Георгий Жуков:

«В 4 часа 30 минут утра мы с С. К. Тимошенко приехали в Кремль. Все вызванные члены Политбюро были уже в сборе. Меня и наркома пригласили в кабинет. И. В. Сталин был бледен и сидел за столом, держа в руках не набитую табаком трубку. Мы доложили обстановку. И. В. Сталин недоумевающе сказал: „Не провокация ли это немецких генералов?“ „Немцы бомбят наши города на Украине, в Белоруссии и Прибалтике. Какая же это провокация...“ — ответил С. К. Тимошенко.
<…>
Через некоторое время в кабинет быстро вошёл В. М. Молотов:
„Германское правительство объявило нам войну“. И. В. Сталин молча опустился на стул и глубоко задумался. Наступила длительная, тягостная пауза».

Василий Пронин, председатель исполкома Моссовета:

«21 июня 1941 г. в десятом часу вечера нас с секретарём Московского комитета партии Щербаковым вызвали в Кремль. Едва мы присели, как, обращаясь к нам, Сталин сказал: „По данным разведки и перебежчиков, немецкие войска намереваются сегодня ночью напасть на наши границы. Видимо, начинается война. Всё ли у вас готово в городской противовоздушной обороне? Доложите!“ Около трёх часов ночи нас отпустили.
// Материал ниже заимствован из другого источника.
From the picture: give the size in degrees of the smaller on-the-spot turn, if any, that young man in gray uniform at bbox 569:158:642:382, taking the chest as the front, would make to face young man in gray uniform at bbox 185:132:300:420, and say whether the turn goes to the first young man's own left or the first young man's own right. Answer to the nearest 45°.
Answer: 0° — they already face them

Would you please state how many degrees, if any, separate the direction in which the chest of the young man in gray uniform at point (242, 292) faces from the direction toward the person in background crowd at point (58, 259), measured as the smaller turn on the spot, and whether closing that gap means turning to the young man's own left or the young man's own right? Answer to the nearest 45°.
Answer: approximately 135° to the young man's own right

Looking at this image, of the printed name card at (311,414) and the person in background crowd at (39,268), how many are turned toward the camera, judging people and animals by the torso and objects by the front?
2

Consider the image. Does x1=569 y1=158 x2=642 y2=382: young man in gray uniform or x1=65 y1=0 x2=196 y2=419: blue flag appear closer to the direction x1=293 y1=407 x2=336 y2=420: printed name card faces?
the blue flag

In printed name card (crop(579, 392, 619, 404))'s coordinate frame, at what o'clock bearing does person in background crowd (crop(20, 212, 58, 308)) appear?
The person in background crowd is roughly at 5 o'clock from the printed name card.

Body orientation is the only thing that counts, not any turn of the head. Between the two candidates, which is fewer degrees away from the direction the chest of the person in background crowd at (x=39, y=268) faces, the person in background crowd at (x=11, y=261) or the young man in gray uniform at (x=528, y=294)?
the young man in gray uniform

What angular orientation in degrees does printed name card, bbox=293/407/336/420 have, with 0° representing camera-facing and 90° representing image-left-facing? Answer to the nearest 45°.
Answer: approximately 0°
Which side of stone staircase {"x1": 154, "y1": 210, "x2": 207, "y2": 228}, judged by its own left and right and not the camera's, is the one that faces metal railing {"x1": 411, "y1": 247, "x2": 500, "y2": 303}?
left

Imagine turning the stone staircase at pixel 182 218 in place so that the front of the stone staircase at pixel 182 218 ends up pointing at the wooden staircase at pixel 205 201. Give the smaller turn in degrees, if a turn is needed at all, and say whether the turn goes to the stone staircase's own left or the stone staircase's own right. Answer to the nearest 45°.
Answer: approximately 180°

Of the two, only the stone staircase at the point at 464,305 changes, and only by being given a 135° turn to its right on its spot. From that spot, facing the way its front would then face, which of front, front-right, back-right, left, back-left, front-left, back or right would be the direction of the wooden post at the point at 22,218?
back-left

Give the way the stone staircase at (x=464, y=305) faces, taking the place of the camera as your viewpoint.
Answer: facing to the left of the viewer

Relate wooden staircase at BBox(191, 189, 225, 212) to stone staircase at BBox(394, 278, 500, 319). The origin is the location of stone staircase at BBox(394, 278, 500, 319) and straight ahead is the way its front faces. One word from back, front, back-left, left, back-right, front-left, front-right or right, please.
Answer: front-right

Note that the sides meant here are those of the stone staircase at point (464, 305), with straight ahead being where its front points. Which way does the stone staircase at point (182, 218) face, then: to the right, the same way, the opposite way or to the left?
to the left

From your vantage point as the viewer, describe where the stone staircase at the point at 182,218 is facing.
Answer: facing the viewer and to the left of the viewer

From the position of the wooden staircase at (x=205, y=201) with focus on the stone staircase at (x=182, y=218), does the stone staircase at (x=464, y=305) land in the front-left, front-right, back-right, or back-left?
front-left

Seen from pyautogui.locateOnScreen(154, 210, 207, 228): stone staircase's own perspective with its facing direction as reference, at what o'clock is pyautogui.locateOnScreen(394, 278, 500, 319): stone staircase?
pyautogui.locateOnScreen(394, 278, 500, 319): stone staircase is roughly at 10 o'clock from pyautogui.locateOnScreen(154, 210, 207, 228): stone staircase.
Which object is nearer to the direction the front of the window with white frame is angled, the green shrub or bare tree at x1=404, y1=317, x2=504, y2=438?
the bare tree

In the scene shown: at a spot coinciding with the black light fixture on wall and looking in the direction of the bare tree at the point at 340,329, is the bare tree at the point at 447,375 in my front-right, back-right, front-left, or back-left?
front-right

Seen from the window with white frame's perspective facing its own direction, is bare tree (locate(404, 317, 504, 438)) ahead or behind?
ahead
Минут через двадцать мы подъехали к дому. У ворот нас ждали. „Звонили из ЦК партии, — сообщил встречавший, — и поручили передать: война началась и надо быть на месте“».

Константин Рокоссовский, генерал-лейтенант:

«Около четырёх часов утра 22 июня по получении телефонограммы из штаба вынужден был вскрыть особый секретный оперативный пакет. Директива указывала: немедленно привести корпус в боевую готовность и выступить в направлении Ровно, Луцк, Ковель».

Иван Баграмян, полковник:

«…Первый удар немецкой авиации, хотя и оказался для войск неожиданным, отнюдь не вызвал паники. В трудной обстановке, когда всё, что могло гореть, было объято пламенем, когда на глазах рушились казармы, жилые дома, склады, прерывалась связь, командиры прилагали максимум усилий, чтобы сохранить руководство войсками. Они твёрдо следовали тем боевым предписаниям, которые им стали известны после вскрытия хранившихся у них пакетов».

Семён Будённый, маршал:

«В 04:01 22.06.41 мне позвонил нарком товарищ Тимошенко и сообщил, что немцы бомбят Севастополь. И нужно ли об этом докладывать товарищу Сталину? Я ему сказал, что немедленно надо доложить, но он сказал: „Звоните вы!“ Я тут же позвонил и доложил не только о Севастополе, но и о Риге, которую немцы также бомбят. Товарищ Сталин спросил: „А где нарком?“ Я ответил: „Здесь, со мной рядом“ (я уже был в кабинете наркома). Товарищ Сталин приказал передать ему трубку…
Так началась война!»

Яков Бойко, лейтенант:

«Сегодня, т. е. 22.06.41, выходной день. Во время того, как писал я вам письмо, вдруг слышу по радио о том, что озверелый гитлеровский фашизм бомбил наши города... Но это им дорого обойдётся, и Гитлер больше жить в Берлине перестанет... У меня сейчас в душе только одна ненависть и стремление уничтожить врага там, откуда он пришёл...»

Юрий Левитан, диктор:

«Когда ранним утром нас, дикторов, вызвали на радио, уже начали звонки раздаваться. Звонят из Минска: „Вражеские самолёты над городом“. Звонят из Каунаса: „Город горит, почему ничего не передаёте по радио?“, „Над Киевом вражеские самолёты“. Женский плач, волнение: „Неужели война?..“ И вот я помню — включил микрофон. Во всех случаях я помню себя, что я волновался только внутренне, только внутренне переживал. Но здесь, когда я произнёс слова „говорит Москва“, чувствую, что дальше говорить не могу: застрял комок в горле. Из аппаратной уже стучат: „Почему молчите? Продолжайте!“ Сжал кулаки и продолжал: “Граждане и гражданки Советского Союза…“»

Константин Симонов, поэт:

«О том, что война уже началась, я узнал только в два часа дня. Всё утро 22 июня писал стихи и не подходил к телефону. А когда подошёл, первое, что услышал: война».